It is a curious quirk of human nature that, having hated history at school, most people grow up to be fascinated with the past. Which explains why history programmes on TV draw large audiences, and an entire satellite channel - the History Channel - is now devoted to the subject.
The History Hour is a series of 15 programmes produced for BBC Education. Yet even though its lunchtime slot follows children's TV, it is not designed as a children's educational programme; this series is aimed at their parents.
The most immediately noticeable feature is the format. This is no dry documentary - an attempt has been made to raise the tempo and to give the subject a more general, less academic appeal. It's not quite Live and Kicking, but it does move along at a pleasing rate and has a Tomorrow's World feel about it. Presenter Adam Hart-Davis conducts his tours in an enthusiastic manner and Jayne Constantinis, his co-presenter, is relaxed and professional.
Each programme starts with a short "shopping list" of features to be shown, followed by a five minute "Quick Guide" on some aspect of local history - for example, how to get started on researching, or how to use old newspapers.
Next, the programme shows what it calls a "classic documentary" on British or European history, with topics ranging from the Enfield Bullet motorbike to the maps used on D-Day. Even here, there is an attempt to maintain viewers' interest - every five minutes a screen bullet appears, advertising a feature to come.
After the documentary, Hart-Davis shows viewers round an historical site. This part of the programme is genuinely interesting. We are told, for example, why Jacobites toasted "the gentleman in the black velvet waistcoat" and how "maids of honour" cakes originated. In an interview, Jimmy Savile explains how he invented the twin turntable and the idea of dancing to records. Within this narrative section, Constantinis introduces studies on issues such as heraldry and archaeology. Throughout this second half of the programme, the emphasis is on the historian's role as detective: tracking down, for example, when a fish restaurant was built, or the last hours of a relative in the First World War.

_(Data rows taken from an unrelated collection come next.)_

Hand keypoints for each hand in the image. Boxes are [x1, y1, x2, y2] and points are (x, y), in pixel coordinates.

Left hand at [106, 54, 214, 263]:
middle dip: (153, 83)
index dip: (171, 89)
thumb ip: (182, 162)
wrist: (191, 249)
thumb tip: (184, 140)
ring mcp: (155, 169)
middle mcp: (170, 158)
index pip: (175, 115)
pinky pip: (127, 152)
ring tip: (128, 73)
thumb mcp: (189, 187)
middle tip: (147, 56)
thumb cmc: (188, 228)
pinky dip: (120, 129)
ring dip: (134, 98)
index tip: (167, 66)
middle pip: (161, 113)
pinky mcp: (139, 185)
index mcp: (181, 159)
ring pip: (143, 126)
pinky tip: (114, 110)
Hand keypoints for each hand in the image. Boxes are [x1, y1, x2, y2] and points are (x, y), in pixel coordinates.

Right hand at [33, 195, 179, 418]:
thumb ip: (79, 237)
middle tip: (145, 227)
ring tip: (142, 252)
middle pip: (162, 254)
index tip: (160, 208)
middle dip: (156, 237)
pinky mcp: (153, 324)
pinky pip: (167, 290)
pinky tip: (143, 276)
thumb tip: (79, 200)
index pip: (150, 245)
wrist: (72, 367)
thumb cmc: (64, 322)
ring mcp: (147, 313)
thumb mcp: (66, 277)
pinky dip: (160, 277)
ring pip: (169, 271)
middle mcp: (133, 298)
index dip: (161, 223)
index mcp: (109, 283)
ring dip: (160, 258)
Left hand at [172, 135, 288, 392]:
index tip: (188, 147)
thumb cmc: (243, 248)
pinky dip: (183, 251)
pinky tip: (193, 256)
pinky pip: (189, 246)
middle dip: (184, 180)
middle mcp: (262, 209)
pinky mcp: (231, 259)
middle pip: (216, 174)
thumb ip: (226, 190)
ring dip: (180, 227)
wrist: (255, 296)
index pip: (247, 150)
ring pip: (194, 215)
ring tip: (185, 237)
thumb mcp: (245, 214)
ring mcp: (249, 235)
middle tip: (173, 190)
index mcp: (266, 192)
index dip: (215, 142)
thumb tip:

In this sense, The History Hour is clearly educational, its purpose not so much to tell you what happened as to inspire you to discover it yourself. The accompanying Action Pack and Web site are advertised regularly, and viewers exhorted to consult Ceefax (page 636) for details of further courses. The History Hour has its problems. The studio work is bare and awkward, and the unchanging five-minute byte becomes predictable. But it is a welcome first step in making history accessible, and will perhaps inspire a magazine-format successor which will be more interesting still.